#### Data excerpts:
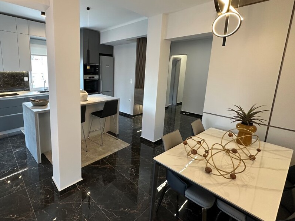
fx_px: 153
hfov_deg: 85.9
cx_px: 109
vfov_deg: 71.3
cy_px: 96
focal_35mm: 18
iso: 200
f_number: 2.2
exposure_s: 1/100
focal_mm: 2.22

#### Task:
In the listing above, the line with "hfov_deg: 85.9" starts the part to copy. Copy it through the last line exactly, with nothing else.

#### Task answer:
hfov_deg: 85.9
cx_px: 109
vfov_deg: 71.3
cy_px: 96
focal_35mm: 18
iso: 200
f_number: 2.2
exposure_s: 1/100
focal_mm: 2.22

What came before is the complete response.